Some news about my next steps in treatment. I begin my radiation therapy in one week, on September 4th! Originally, I thought I would be getting four weeks of treatment, but as it turns out... I will be getting SIX AND A HALF WEEKS. Ugh. That's every single day, Monday through Friday, for six and a half weeks. What it boils down to is 33 radiation sessions.

The countdown has begun on our kitchen chalkboard.

Soooo... a bit longer than I was hoping for, but at this point my attitude is basically, "Oh. Six and a half weeks? Okay. Sure. I'm not dead yet, so whatevs." The side effects are different from chemo and, from what others have told, feel like a walk in the park by comparison. But there are still side effects. Mainly, incredible fatigue, supposedly unlike any that I have experienced so far. My new radiation oncologist (yes, there's a different oncologist for everything!) told me that for the first two weeks, I probably won't notice anything and may even wonder if they're doing anything. But after that, the side effects will kick in and will continue to get worse and worse. It will even get worse for a few weeks AFTER the treatments are over before it gets better.

Beyond fatigue, there will also be physical/cosmetic side effects to my skin. I have been told it will get red/tanned looking. There is also the possibly of developing sores and blisters, just like a really bad sun or skin burn. I was given a whole list of things and products to use and stuff that I shouldn't be using anymore! Once again, thanks to your extremely generous GoFundMe donations, I was able to pick up the first of my "Radiation Care Kits." New all natural deodorant, plain body wash, hardcore lotion/skin cream, painkillers, and a steroid skin cream. So, again, thank you!! This stuff isn't always cheap, but it is necessary for treatment.

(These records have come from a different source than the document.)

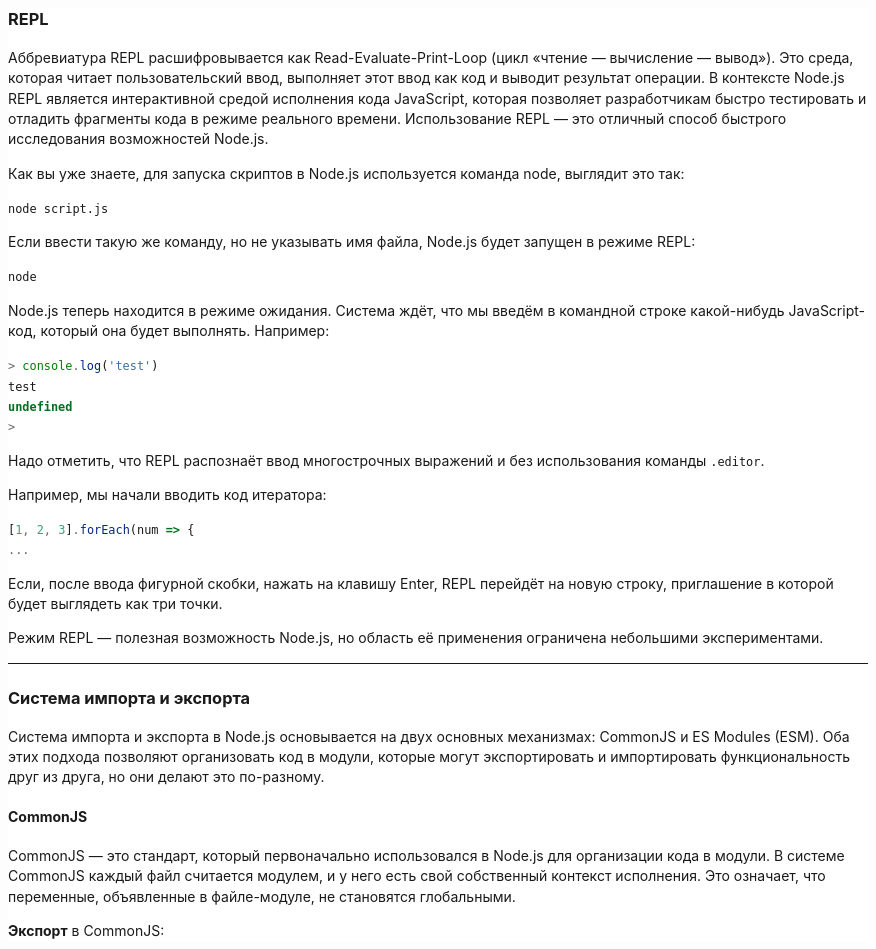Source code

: ### REPL

Аббревиатура REPL расшифровывается как Read-Evaluate-Print-Loop (цикл «чтение — вычисление — вывод»). Это среда, которая читает пользовательский ввод, выполняет этот ввод как код и выводит результат операции. В контексте Node.js REPL является интерактивной средой исполнения кода JavaScript, которая позволяет разработчикам быстро тестировать и отладить фрагменты кода в режиме реального времени. Использование REPL — это отличный способ быстрого исследования возможностей Node.js.

Как вы уже знаете, для запуска скриптов в Node.js используется команда node, выглядит это так:

```bash
node script.js
```

Если ввести такую же команду, но не указывать имя файла, Node.js будет запущен в режиме REPL:

```bash
node
```
Node.js теперь находится в режиме ожидания. Система ждёт, что мы введём в командной строке какой-нибудь JavaScript-код, который она будет выполнять. Например:

```javascript
> console.log('test')
test
undefined
>
```
Надо отметить, что REPL распознаёт ввод многострочных выражений и без использования команды `.editor`.

Например, мы начали вводить код итератора:
```javascript
[1, 2, 3].forEach(num => {
...
```
Если, после ввода фигурной скобки, нажать на клавишу Enter, REPL перейдёт на новую строку, приглашение в которой будет выглядеть как три точки.

Режим REPL — полезная возможность Node.js, но область её применения ограничена небольшими экспериментами.

---

### Система импорта и экспорта

Система импорта и экспорта в Node.js основывается на двух основных механизмах: CommonJS и ES Modules (ESM). Оба этих подхода позволяют организовать код в модули, которые могут экспортировать и импортировать функциональность друг из друга, но они делают это по-разному.

#### CommonJS

CommonJS — это стандарт, который первоначально использовался в Node.js для организации кода в модули. В системе CommonJS каждый файл считается модулем, и у него есть свой собственный контекст исполнения. Это означает, что переменные, объявленные в файле-модуле, не становятся глобальными.

**Экспорт** в CommonJS:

Getting all my care supplies ready for the next part of treatment,
all thanks to your generous donations!!

The process of getting set up for radiation (getting the machine just right, my brand new awesome tattoos for alignment, special breathing "games") is pretty intense, so I'll leave that for my next update after I begin treatment. I promise it will be a more timely update, probably soon after I get through my first week in the linear particle accelerator!

Thank you for reading and keeping up with my progress. Always feel free to ask questions, or if you know someone who is going through breast cancer or was recently diagnosed and needs someone to talk to or ask questions to, please feel free to reach out!